• **任务要求**
请原样返回下方记录中从含有“21 e 71 (Aldoar)”的那一行到含有“Доставка по Алматинской”的那一行，首尾两行均包括在内。输出中不要包含图片。

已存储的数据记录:
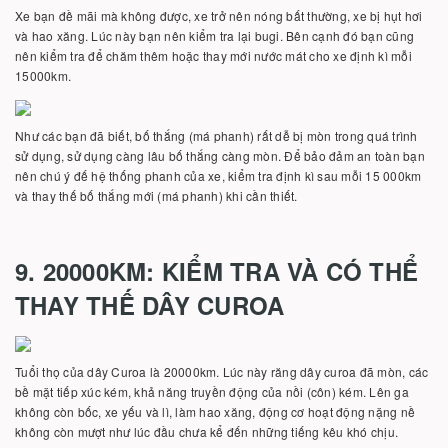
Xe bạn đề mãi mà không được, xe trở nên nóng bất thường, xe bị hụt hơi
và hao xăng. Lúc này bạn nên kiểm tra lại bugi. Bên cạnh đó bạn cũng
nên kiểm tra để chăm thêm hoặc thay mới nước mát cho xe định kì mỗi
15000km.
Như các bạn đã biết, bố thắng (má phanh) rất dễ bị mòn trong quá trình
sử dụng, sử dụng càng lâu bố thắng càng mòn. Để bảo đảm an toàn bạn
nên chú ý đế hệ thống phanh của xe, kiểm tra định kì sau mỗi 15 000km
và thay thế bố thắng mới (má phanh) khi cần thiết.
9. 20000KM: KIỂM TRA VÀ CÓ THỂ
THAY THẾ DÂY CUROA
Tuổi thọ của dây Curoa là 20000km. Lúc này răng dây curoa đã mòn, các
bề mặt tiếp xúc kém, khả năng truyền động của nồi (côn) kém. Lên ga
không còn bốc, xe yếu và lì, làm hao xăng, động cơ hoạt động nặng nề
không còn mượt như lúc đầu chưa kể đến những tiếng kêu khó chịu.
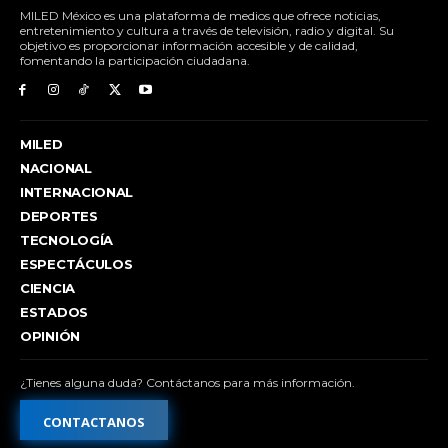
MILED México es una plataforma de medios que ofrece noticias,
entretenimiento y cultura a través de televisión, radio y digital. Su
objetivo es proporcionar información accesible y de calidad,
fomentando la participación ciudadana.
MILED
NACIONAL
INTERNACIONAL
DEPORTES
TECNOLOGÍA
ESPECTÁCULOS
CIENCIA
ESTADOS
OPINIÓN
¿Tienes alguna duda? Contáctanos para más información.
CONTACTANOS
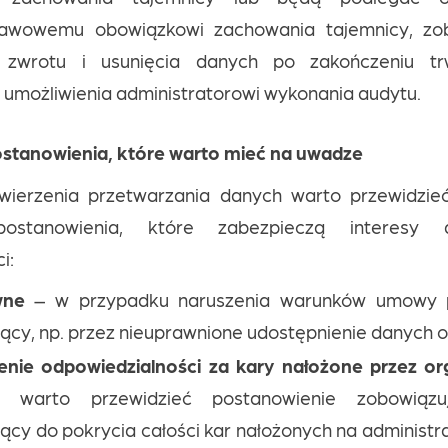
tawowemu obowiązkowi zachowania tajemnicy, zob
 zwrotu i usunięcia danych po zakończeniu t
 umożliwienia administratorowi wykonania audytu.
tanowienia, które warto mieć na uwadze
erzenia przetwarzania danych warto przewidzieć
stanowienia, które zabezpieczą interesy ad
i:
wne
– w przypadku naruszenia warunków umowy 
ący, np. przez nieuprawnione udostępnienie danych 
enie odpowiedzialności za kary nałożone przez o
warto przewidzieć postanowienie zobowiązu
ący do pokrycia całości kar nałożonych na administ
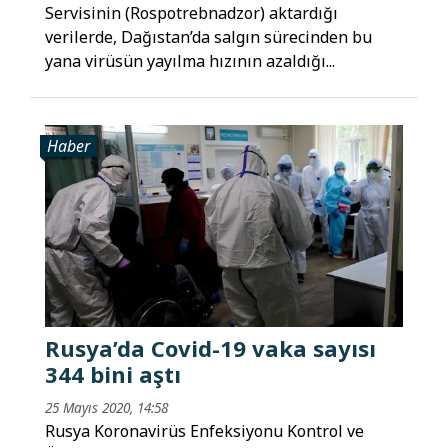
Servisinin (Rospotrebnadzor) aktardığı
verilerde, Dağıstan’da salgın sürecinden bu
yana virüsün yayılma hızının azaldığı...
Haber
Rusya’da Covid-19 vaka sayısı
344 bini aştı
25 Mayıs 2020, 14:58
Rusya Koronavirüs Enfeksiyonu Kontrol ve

--

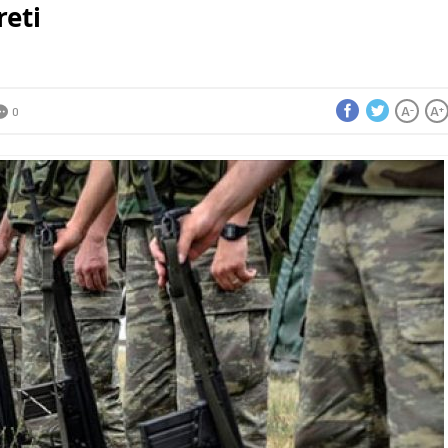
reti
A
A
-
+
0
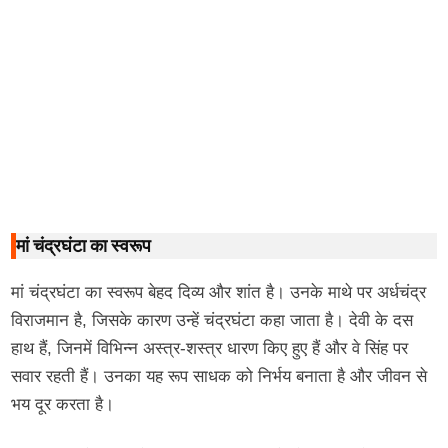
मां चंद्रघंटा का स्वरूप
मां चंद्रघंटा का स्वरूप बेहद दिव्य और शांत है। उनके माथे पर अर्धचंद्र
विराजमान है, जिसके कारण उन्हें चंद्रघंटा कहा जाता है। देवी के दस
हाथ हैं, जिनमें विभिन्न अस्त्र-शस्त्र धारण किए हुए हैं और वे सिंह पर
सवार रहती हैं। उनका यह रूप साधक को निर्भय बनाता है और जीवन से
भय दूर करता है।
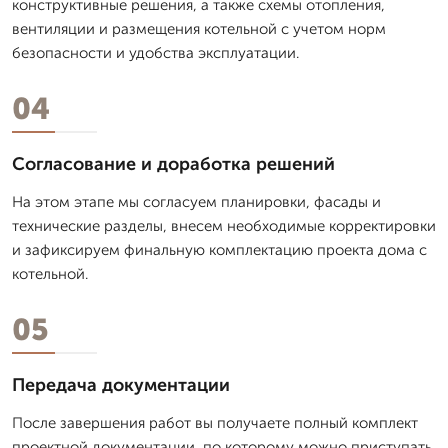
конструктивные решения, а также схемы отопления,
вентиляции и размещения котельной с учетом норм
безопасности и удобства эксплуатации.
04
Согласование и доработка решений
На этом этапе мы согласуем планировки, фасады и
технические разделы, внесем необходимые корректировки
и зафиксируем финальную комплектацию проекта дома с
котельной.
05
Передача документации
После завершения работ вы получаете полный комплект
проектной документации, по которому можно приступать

---

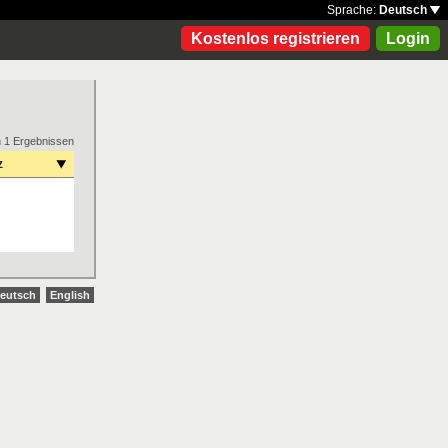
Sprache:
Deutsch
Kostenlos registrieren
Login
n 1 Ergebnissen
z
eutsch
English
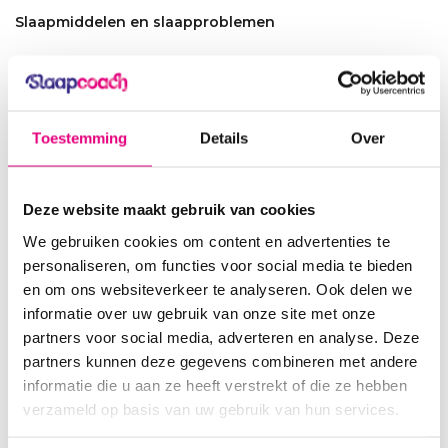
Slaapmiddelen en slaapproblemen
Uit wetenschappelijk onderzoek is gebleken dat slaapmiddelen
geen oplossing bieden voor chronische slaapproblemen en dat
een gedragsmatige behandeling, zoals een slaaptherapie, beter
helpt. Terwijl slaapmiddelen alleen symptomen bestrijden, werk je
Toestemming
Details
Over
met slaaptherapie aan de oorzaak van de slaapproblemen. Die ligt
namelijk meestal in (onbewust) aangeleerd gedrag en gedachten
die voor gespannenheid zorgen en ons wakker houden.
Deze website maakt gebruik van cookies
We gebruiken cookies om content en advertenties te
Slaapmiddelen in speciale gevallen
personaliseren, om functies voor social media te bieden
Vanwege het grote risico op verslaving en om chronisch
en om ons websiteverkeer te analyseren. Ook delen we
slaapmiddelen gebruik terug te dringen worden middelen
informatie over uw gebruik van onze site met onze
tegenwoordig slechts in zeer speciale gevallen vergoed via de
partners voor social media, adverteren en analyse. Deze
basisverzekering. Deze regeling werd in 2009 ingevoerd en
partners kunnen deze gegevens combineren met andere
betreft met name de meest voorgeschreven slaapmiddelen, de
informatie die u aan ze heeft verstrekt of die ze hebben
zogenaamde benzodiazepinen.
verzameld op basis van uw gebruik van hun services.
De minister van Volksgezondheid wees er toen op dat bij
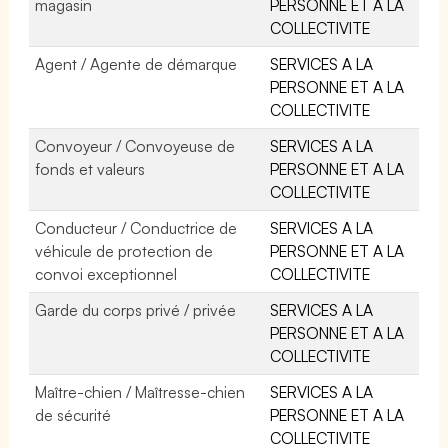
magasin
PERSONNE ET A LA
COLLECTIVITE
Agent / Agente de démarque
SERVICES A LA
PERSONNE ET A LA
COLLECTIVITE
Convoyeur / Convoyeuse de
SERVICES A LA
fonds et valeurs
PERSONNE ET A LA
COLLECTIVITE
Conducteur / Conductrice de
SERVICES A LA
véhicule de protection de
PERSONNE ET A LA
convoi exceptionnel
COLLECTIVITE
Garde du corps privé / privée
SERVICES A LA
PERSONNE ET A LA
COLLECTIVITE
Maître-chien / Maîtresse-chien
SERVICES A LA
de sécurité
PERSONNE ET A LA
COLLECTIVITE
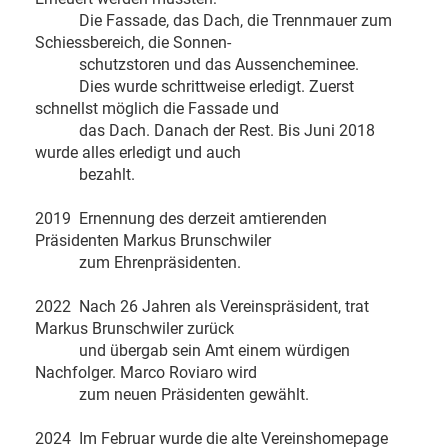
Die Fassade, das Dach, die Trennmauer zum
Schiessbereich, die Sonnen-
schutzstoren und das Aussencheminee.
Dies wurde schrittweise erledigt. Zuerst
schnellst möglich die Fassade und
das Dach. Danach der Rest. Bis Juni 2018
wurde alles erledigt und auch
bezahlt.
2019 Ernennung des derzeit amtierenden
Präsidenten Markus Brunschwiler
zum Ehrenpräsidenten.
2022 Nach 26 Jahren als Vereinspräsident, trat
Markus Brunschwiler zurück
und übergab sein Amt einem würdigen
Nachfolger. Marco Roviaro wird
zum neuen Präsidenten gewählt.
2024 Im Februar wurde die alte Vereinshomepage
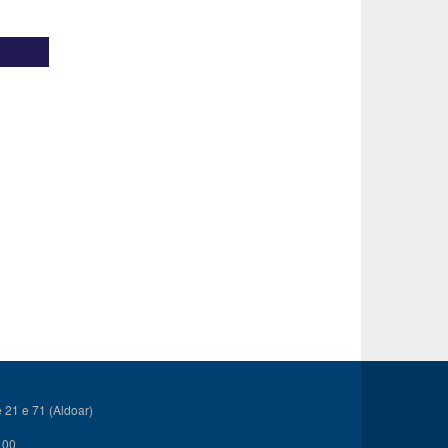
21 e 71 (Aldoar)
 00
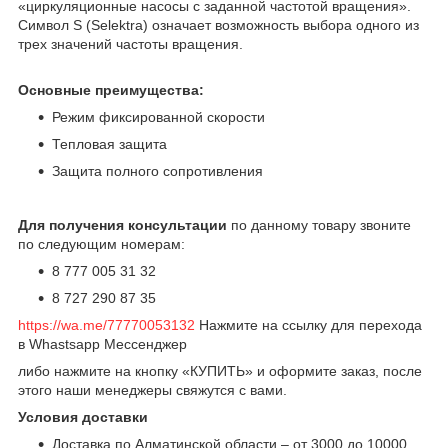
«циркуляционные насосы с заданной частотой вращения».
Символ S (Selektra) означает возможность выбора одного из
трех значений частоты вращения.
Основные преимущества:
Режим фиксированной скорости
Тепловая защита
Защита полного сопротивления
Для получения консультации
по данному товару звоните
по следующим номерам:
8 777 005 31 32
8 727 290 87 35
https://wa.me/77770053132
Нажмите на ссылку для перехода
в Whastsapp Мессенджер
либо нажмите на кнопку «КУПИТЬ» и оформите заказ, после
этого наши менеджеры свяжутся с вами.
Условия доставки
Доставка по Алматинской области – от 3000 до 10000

• **问题解答**
21 e 71 (Aldoar)
 00
«циркуляционные насосы с заданной частотой вращения».
Символ S (Selektra) означает возможность выбора одного из
трех значений частоты вращения.
Основные преимущества:
Режим фиксированной скорости
Тепловая защита
Защита полного сопротивления
Для получения консультации
по данному товару звоните
по следующим номерам:
8 777 005 31 32
8 727 290 87 35
https://wa.me/77770053132
Нажмите на ссылку для перехода
в Whastsapp Мессенджер
либо нажмите на кнопку «КУПИТЬ» и оформите заказ, после
этого наши менеджеры свяжутся с вами.
Условия доставки
Доставка по Алматинской области – от 3000 до 10000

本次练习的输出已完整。